Page MenuHomePhabricator

[LAA] Relax restrictions on early exits in loop structure
ClosedPublic

Authored by reames on Nov 24 2020, 6:23 PM.

Details

Summary

This is a preparation patch for supporting multiple exits in the loop vectorizer, by itself it should be purely NFC. This patch moves the loop structure checks from LAA to their respective consumers (where duplicates don't already exist).

Why do this? Well, after auditing the code, I can't actually find anything in LAA itself which relies on having all instructions within a loop execute an equal number of times. This patch simply makes this explicit so that if one consumer - say LV in the near future (hopefully) - wants to handle a broader class of loops, it can do so.

Diff Detail

Event Timeline

reames created this revision.Nov 24 2020, 6:23 PM
Herald added a project: Restricted Project. · View Herald TranscriptNov 24 2020, 6:23 PM
reames requested review of this revision.Nov 24 2020, 6:23 PM
Ayal accepted this revision.Dec 12 2020, 3:23 PM

This looks good to me, adding some minor comments. Thanks!

I can't actually find anything in LAA itself which relies on having all instructions within a loop execute an equal number of times.

Well, LAA's RuntimePointerChecking::insert() relies on getBackedgeTakenCount() to provide "the" trip-count, which may vary for distinct instructions if the loop is not bottom-tested. But it does provide an upper-bound for all instructions, i.e., a safe, conservative value. In other words, a slightly tighter runtime check could potentially be provided for pointers accessed one less iteration, appearing 'below' the exiting block.

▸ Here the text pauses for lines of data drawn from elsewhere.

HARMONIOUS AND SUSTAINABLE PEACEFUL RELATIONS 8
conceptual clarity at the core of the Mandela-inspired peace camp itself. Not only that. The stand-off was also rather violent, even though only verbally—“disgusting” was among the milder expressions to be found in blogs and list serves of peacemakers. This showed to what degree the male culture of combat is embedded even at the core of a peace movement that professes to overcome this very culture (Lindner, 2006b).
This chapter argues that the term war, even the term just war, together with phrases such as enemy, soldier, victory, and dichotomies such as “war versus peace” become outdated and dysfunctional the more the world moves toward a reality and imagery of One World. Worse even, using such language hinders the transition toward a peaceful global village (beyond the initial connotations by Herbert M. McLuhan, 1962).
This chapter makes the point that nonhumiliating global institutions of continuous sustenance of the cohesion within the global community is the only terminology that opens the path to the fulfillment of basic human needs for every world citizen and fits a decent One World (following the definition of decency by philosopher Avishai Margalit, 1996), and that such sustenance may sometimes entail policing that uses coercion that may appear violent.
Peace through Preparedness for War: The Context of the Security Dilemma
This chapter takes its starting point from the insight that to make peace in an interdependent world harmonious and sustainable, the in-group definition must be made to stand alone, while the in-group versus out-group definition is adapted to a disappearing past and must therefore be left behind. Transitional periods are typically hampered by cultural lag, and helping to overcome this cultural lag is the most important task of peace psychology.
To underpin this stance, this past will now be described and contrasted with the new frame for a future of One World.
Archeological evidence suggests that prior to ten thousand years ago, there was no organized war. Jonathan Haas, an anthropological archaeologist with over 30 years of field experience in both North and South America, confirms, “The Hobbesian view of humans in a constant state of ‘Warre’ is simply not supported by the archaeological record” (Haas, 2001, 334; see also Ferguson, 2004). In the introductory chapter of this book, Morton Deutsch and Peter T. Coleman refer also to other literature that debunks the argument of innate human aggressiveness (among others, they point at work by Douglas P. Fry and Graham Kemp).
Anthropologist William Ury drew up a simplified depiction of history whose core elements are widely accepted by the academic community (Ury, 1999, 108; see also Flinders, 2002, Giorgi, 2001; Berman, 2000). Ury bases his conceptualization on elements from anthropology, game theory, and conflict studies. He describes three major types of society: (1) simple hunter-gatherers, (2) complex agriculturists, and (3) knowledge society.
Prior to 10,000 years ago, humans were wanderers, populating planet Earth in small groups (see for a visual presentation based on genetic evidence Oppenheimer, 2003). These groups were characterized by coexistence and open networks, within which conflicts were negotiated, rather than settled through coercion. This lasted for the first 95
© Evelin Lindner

(where duplicates don't already exist)

LV indeed checks for single-exit-at-bottom by itself, in LVL.canVectorize*(). Curious to see this restriction being lifted! It is somewhat related to "massaging" inner loops when vectorizing an outer loop.

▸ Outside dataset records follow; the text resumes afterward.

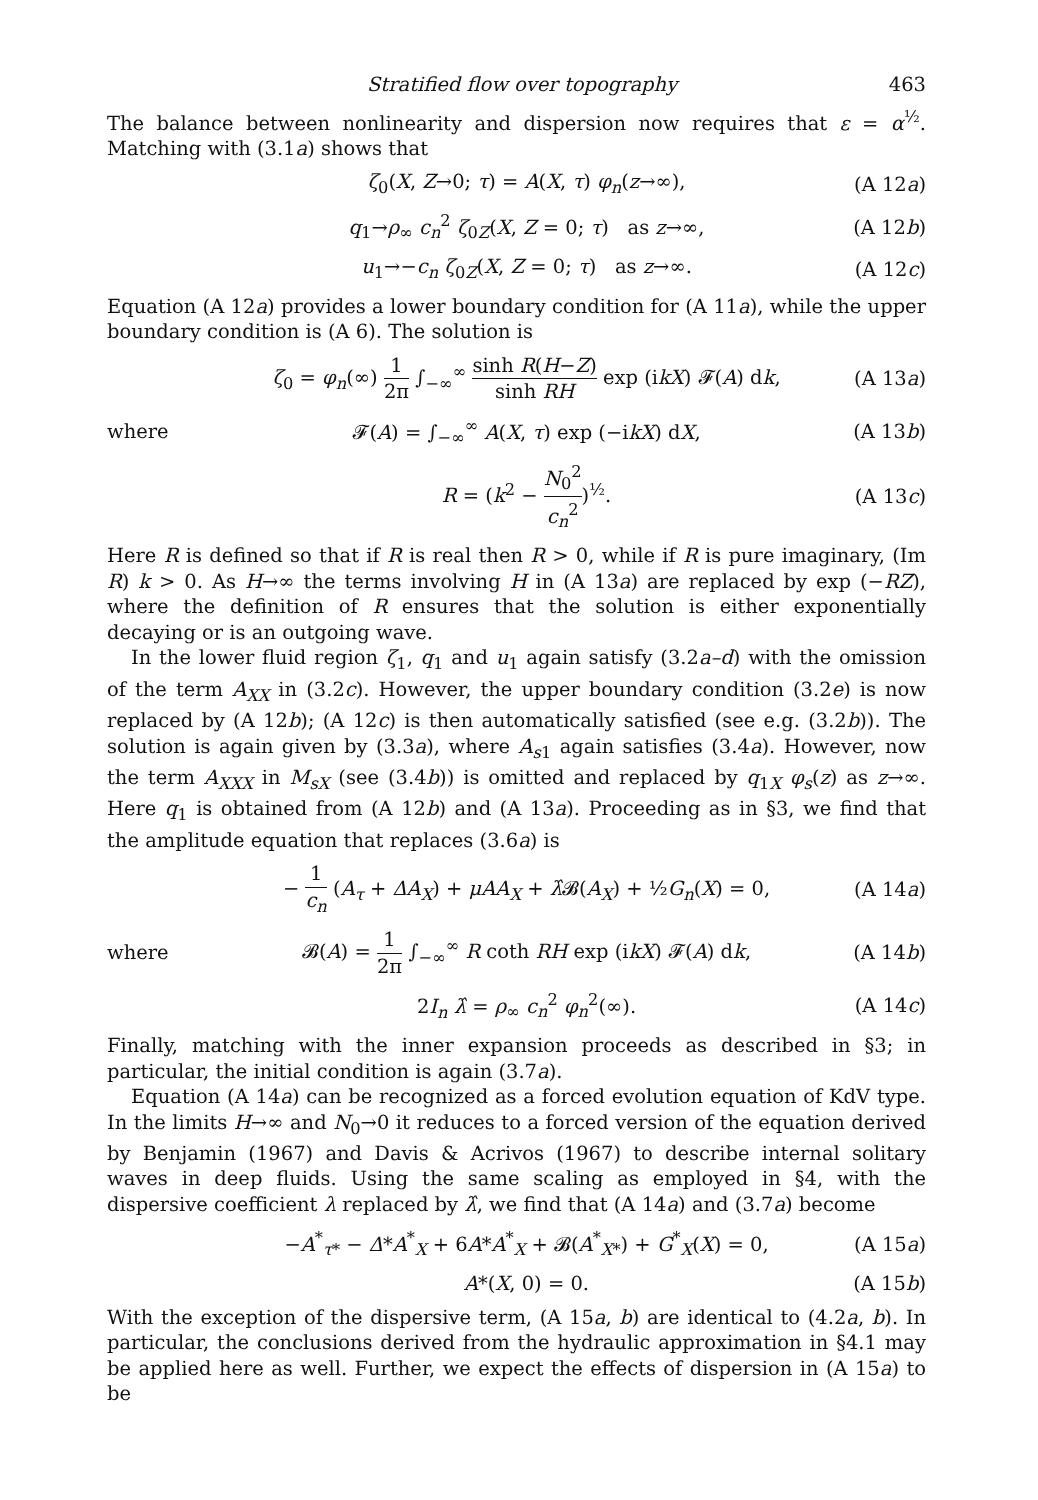Stratified flow over topography 463
The balance between nonlinearity and dispersion now requires that ε = α<sup>½</sup>. Matching with (3.1a) shows that
ζ<sub>0</sub>(X, Z→0; τ) = A(X, τ) φ<sub>n</sub>(z→∞), (A 12a)
q<sub>1</sub>→ρ<sub>∞</sub> c<sub>n</sub><sup>2</sup> ζ<sub>0Z</sub>(X, Z = 0; τ) as z→∞, (A 12b)
u<sub>1</sub>→−c<sub>n</sub> ζ<sub>0Z</sub>(X, Z = 0; τ) as z→∞. (A 12c)
Equation (A 12a) provides a lower boundary condition for (A 11a), while the upper boundary condition is (A 6). The solution is
ζ<sub>0</sub> = φ<sub>n</sub>(∞) 1 2π ∫<sub>−∞</sub><sup>∞</sup> sinh R(H−Z) sinh RH exp (ikX) 𝓕(A) dk, (A 13a)
where 𝓕(A) = ∫<sub>−∞</sub><sup>∞</sup> A(X, τ) exp (−ikX) dX, (A 13b)
R = (k<sup>2</sup> − N<sub>0</sub><sup>2</sup> c<sub>n</sub><sup>2</sup>)<sup>½</sup>. (A 13c)
Here R is defined so that if R is real then R > 0, while if R is pure imaginary, (Im R) k > 0. As H→∞ the terms involving H in (A 13a) are replaced by exp (−RZ), where the definition of R ensures that the solution is either exponentially decaying or is an outgoing wave.
In the lower fluid region ζ<sub>1</sub>, q<sub>1</sub> and u<sub>1</sub> again satisfy (3.2a–d) with the omission of the term A<sub>XX</sub> in (3.2c). However, the upper boundary condition (3.2e) is now replaced by (A 12b); (A 12c) is then automatically satisfied (see e.g. (3.2b)). The solution is again given by (3.3a), where A<sub>s1</sub> again satisfies (3.4a). However, now the term A<sub>XXX</sub> in M<sub>sX</sub> (see (3.4b)) is omitted and replaced by q<sub>1X</sub> φ<sub>s</sub>(z) as z→∞. Here q<sub>1</sub> is obtained from (A 12b) and (A 13a). Proceeding as in §3, we find that the amplitude equation that replaces (3.6a) is
− 1 c<sub>n</sub> (A<sub>τ</sub> + ΔA<sub>X</sub>) + μAA<sub>X</sub> + λ̂𝓑(A<sub>X</sub>) + ½G<sub>n</sub>(X) = 0, (A 14a)
where 𝓑(A) = 1 2π ∫<sub>−∞</sub><sup>∞</sup> R coth RH exp (ikX) 𝓕(A) dk, (A 14b)
2I<sub>n</sub> λ̂ = ρ<sub>∞</sub> c<sub>n</sub><sup>2</sup> φ<sub>n</sub><sup>2</sup>(∞). (A 14c)
Finally, matching with the inner expansion proceeds as described in §3; in particular, the initial condition is again (3.7a).
Equation (A 14a) can be recognized as a forced evolution equation of KdV type. In the limits H→∞ and N<sub>0</sub>→0 it reduces to a forced version of the equation derived by Benjamin (1967) and Davis & Acrivos (1967) to describe internal solitary waves in deep fluids. Using the same scaling as employed in §4, with the dispersive coefficient λ replaced by λ̂, we find that (A 14a) and (3.7a) become
−A<sup>*</sup><sub>τ*</sub> − Δ*A<sup>*</sup><sub>X</sub> + 6A*A<sup>*</sup><sub>X</sub> + 𝓑(A<sup>*</sup><sub>X*</sub>) + G<sup>*</sup><sub>X</sub>(X) = 0, (A 15a)
A*(X, 0) = 0. (A 15b)
With the exception of the dispersive term, (A 15a, b) are identical to (4.2a, b). In particular, the conclusions derived from the hydraulic approximation in §4.1 may be applied here as well. Further, we expect the effects of dispersion in (A 15a) to be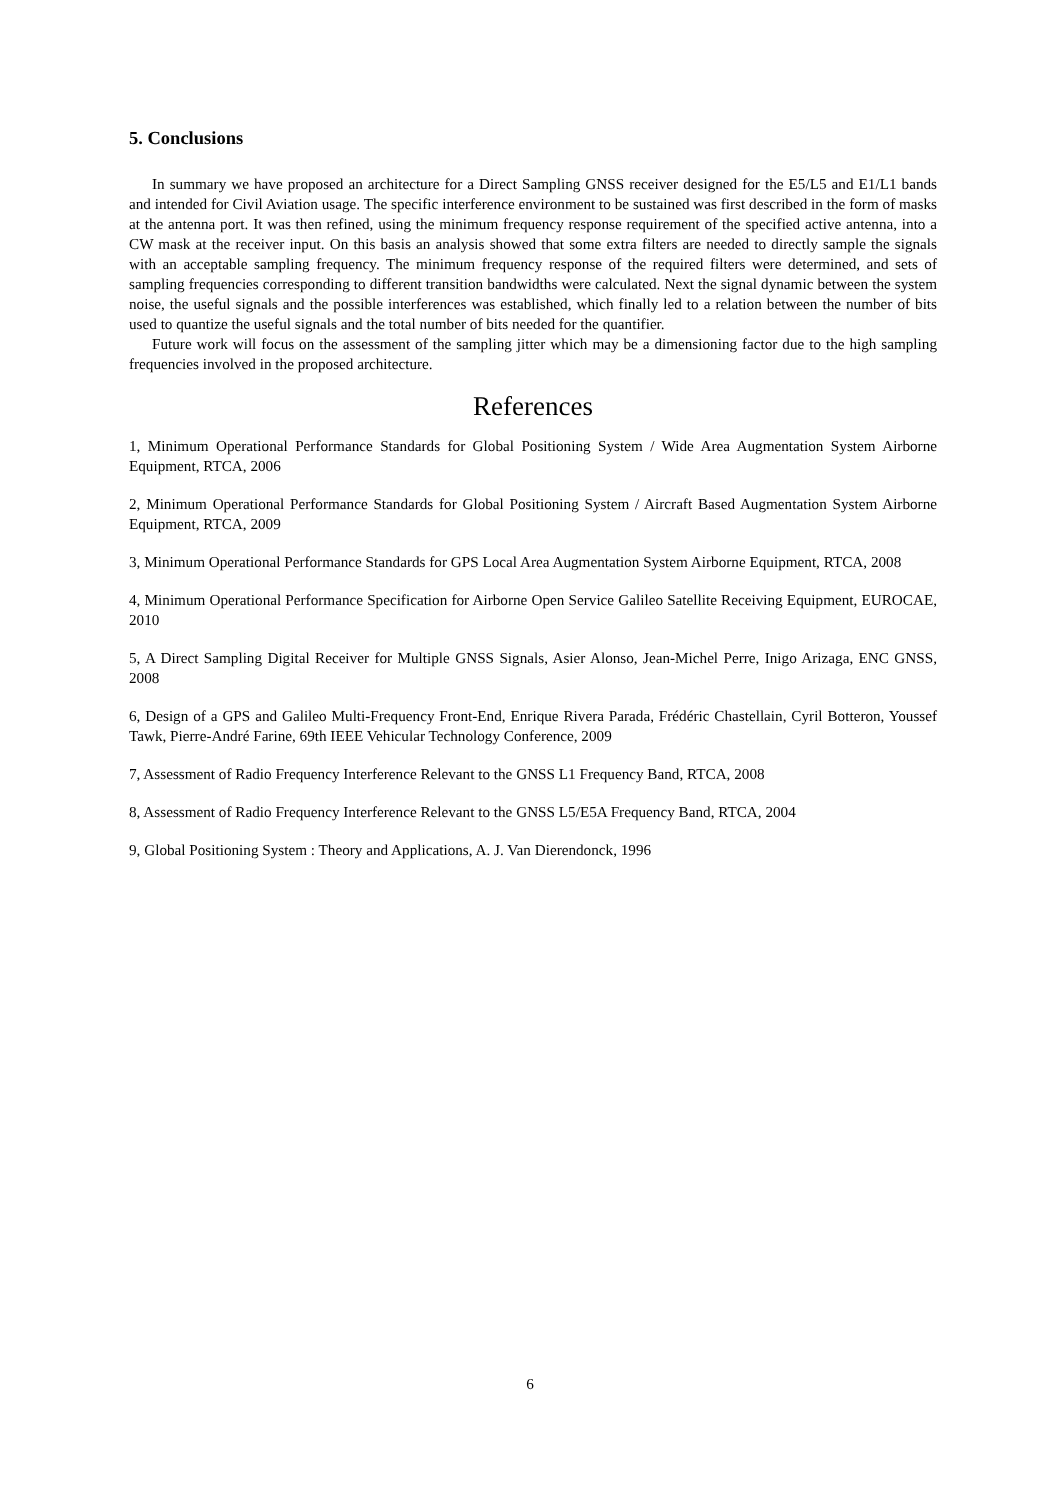5. Conclusions
In summary we have proposed an architecture for a Direct Sampling GNSS receiver designed for the E5/L5 and E1/L1 bands and intended for Civil Aviation usage. The specific interference environment to be sustained was first described in the form of masks at the antenna port. It was then refined, using the minimum frequency response requirement of the specified active antenna, into a CW mask at the receiver input. On this basis an analysis showed that some extra filters are needed to directly sample the signals with an acceptable sampling frequency. The minimum frequency response of the required filters were determined, and sets of sampling frequencies corresponding to different transition bandwidths were calculated. Next the signal dynamic between the system noise, the useful signals and the possible interferences was established, which finally led to a relation between the number of bits used to quantize the useful signals and the total number of bits needed for the quantifier.
Future work will focus on the assessment of the sampling jitter which may be a dimensioning factor due to the high sampling frequencies involved in the proposed architecture.
References
1, Minimum Operational Performance Standards for Global Positioning System / Wide Area Augmentation System Airborne Equipment, RTCA, 2006
2, Minimum Operational Performance Standards for Global Positioning System / Aircraft Based Augmentation System Airborne Equipment, RTCA, 2009
3, Minimum Operational Performance Standards for GPS Local Area Augmentation System Airborne Equipment, RTCA, 2008
4, Minimum Operational Performance Specification for Airborne Open Service Galileo Satellite Receiving Equipment, EUROCAE, 2010
5, A Direct Sampling Digital Receiver for Multiple GNSS Signals, Asier Alonso, Jean-Michel Perre, Inigo Arizaga, ENC GNSS, 2008
6, Design of a GPS and Galileo Multi-Frequency Front-End, Enrique Rivera Parada, Frédéric Chastellain, Cyril Botteron, Youssef Tawk, Pierre-André Farine, 69th IEEE Vehicular Technology Conference, 2009
7, Assessment of Radio Frequency Interference Relevant to the GNSS L1 Frequency Band, RTCA, 2008
8, Assessment of Radio Frequency Interference Relevant to the GNSS L5/E5A Frequency Band, RTCA, 2004
9, Global Positioning System : Theory and Applications, A. J. Van Dierendonck, 1996
6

llvm/lib/Analysis/LoopAccessAnalysis.cpp
1789

Note: these DEBUG messages get lost.

llvm/lib/Transforms/Scalar/LoopDistribute.cpp
674

This existing !getExitBlock() check indeed saves us from introducing an additional !getExitingBlock() check; worth a comment, here and/or in LoopInfo?
Note that L may have a single exit block B and multiple exiting blocks - all jumping to B. But getExitBlock() returns false for such an L, in contrast to getUniqueExitBlock() which returns true. I.e., getExitBlock() does imply getExitingBlock().

680

May be worth noting in the patch summary that some ORE and LAA debug messages are added and dropped, respectively.

683–684

Hoist or remove above comment?

llvm/lib/Transforms/Scalar/LoopLoadElimination.cpp
635

Does this (TODO?) comment imply that in present/future this limitation can/should be dropped?

This revision is now accepted and ready to land.Dec 12 2020, 3:23 PM
fhahn accepted this revision.Dec 13 2020, 7:33 AM

LGTM, thanks! It looks like there are some formatting issues, please re-format before landing.

I can't actually find anything in LAA itself which relies on having all instructions within a loop execute an equal number of times.

Well, LAA's RuntimePointerChecking::insert() relies on getBackedgeTakenCount() to provide "the" trip-count, which may vary for distinct instructions if the loop is not bottom-tested. But it does provide an upper-bound for all instructions, i.e., a safe, conservative value. In other words, a slightly tighter runtime check could potentially be provided for pointers accessed one less iteration, appearing 'below' the exiting block.

That matches my understanding as well. The current approach should be conservatively correct, with potential for making LAA smarter when it comes to reasoning about dependences only along certain exit paths in the future.

reames added inline comments.Dec 14 2020, 12:29 PM
llvm/lib/Transforms/Scalar/LoopLoadElimination.cpp
635

I was thinking of it more as explaining why a random check exists. Someone interested could certainly relax this, I have no intention to pursue.

This revision was landed with ongoing or failed builds.Dec 14 2020, 12:44 PM
This revision was automatically updated to reflect the committed changes.